======== Supplied records
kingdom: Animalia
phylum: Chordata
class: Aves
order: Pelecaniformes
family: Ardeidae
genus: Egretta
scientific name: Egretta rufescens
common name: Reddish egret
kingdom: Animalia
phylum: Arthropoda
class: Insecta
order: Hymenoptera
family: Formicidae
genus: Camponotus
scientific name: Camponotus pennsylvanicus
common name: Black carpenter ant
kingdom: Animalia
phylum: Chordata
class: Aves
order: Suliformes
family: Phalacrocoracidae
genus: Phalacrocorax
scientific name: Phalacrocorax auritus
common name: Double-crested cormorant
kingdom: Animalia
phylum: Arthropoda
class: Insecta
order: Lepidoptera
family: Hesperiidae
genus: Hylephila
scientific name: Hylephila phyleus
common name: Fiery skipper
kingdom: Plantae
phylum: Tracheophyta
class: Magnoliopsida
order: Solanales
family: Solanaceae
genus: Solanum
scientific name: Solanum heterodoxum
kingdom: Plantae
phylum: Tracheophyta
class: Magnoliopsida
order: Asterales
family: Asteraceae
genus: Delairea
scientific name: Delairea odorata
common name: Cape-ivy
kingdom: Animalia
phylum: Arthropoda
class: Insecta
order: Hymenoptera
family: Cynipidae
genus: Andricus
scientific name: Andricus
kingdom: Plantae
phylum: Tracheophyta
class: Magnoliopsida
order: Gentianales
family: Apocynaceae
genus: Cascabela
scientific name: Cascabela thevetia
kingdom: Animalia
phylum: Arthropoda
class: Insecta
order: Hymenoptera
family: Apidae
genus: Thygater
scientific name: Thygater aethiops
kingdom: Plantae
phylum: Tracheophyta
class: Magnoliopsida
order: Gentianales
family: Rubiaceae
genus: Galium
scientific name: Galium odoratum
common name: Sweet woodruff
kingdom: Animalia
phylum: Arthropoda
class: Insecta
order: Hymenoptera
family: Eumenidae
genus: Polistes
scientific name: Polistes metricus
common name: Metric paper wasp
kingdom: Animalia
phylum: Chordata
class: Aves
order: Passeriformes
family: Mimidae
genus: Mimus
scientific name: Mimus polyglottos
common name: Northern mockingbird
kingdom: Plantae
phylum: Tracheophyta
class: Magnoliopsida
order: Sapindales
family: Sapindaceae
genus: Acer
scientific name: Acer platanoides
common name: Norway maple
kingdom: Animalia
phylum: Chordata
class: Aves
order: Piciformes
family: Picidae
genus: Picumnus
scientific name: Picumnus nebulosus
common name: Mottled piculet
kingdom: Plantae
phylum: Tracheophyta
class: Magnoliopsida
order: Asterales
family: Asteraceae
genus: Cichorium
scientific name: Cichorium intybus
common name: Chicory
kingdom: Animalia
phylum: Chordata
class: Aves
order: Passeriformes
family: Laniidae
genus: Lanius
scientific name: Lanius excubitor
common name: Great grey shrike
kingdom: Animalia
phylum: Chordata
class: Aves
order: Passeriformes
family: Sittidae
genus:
================
■ **Exercise goal**:
Reproduce the listing above, replacing every instance of "scientific name" with "species" and leaving everything else unchanged.

■ **Response to this task**:
kingdom: Animalia
phylum: Chordata
class: Aves
order: Pelecaniformes
family: Ardeidae
genus: Egretta
species: Egretta rufescens
common name: Reddish egret
kingdom: Animalia
phylum: Arthropoda
class: Insecta
order: Hymenoptera
family: Formicidae
genus: Camponotus
species: Camponotus pennsylvanicus
common name: Black carpenter ant
kingdom: Animalia
phylum: Chordata
class: Aves
order: Suliformes
family: Phalacrocoracidae
genus: Phalacrocorax
species: Phalacrocorax auritus
common name: Double-crested cormorant
kingdom: Animalia
phylum: Arthropoda
class: Insecta
order: Lepidoptera
family: Hesperiidae
genus: Hylephila
species: Hylephila phyleus
common name: Fiery skipper
kingdom: Plantae
phylum: Tracheophyta
class: Magnoliopsida
order: Solanales
family: Solanaceae
genus: Solanum
species: Solanum heterodoxum
kingdom: Plantae
phylum: Tracheophyta
class: Magnoliopsida
order: Asterales
family: Asteraceae
genus: Delairea
species: Delairea odorata
common name: Cape-ivy
kingdom: Animalia
phylum: Arthropoda
class: Insecta
order: Hymenoptera
family: Cynipidae
genus: Andricus
species: Andricus
kingdom: Plantae
phylum: Tracheophyta
class: Magnoliopsida
order: Gentianales
family: Apocynaceae
genus: Cascabela
species: Cascabela thevetia
kingdom: Animalia
phylum: Arthropoda
class: Insecta
order: Hymenoptera
family: Apidae
genus: Thygater
species: Thygater aethiops
kingdom: Plantae
phylum: Tracheophyta
class: Magnoliopsida
order: Gentianales
family: Rubiaceae
genus: Galium
species: Galium odoratum
common name: Sweet woodruff
kingdom: Animalia
phylum: Arthropoda
class: Insecta
order: Hymenoptera
family: Eumenidae
genus: Polistes
species: Polistes metricus
common name: Metric paper wasp
kingdom: Animalia
phylum: Chordata
class: Aves
order: Passeriformes
family: Mimidae
genus: Mimus
species: Mimus polyglottos
common name: Northern mockingbird
kingdom: Plantae
phylum: Tracheophyta
class: Magnoliopsida
order: Sapindales
family: Sapindaceae
genus: Acer
species: Acer platanoides
common name: Norway maple
kingdom: Animalia
phylum: Chordata
class: Aves
order: Piciformes
family: Picidae
genus: Picumnus
species: Picumnus nebulosus
common name: Mottled piculet
kingdom: Plantae
phylum: Tracheophyta
class: Magnoliopsida
order: Asterales
family: Asteraceae
genus: Cichorium
species: Cichorium intybus
common name: Chicory
kingdom: Animalia
phylum: Chordata
class: Aves
order: Passeriformes
family: Laniidae
genus: Lanius
species: Lanius excubitor
common name: Great grey shrike
kingdom: Animalia
phylum: Chordata
class: Aves
order: Passeriformes
family: Sittidae
genus:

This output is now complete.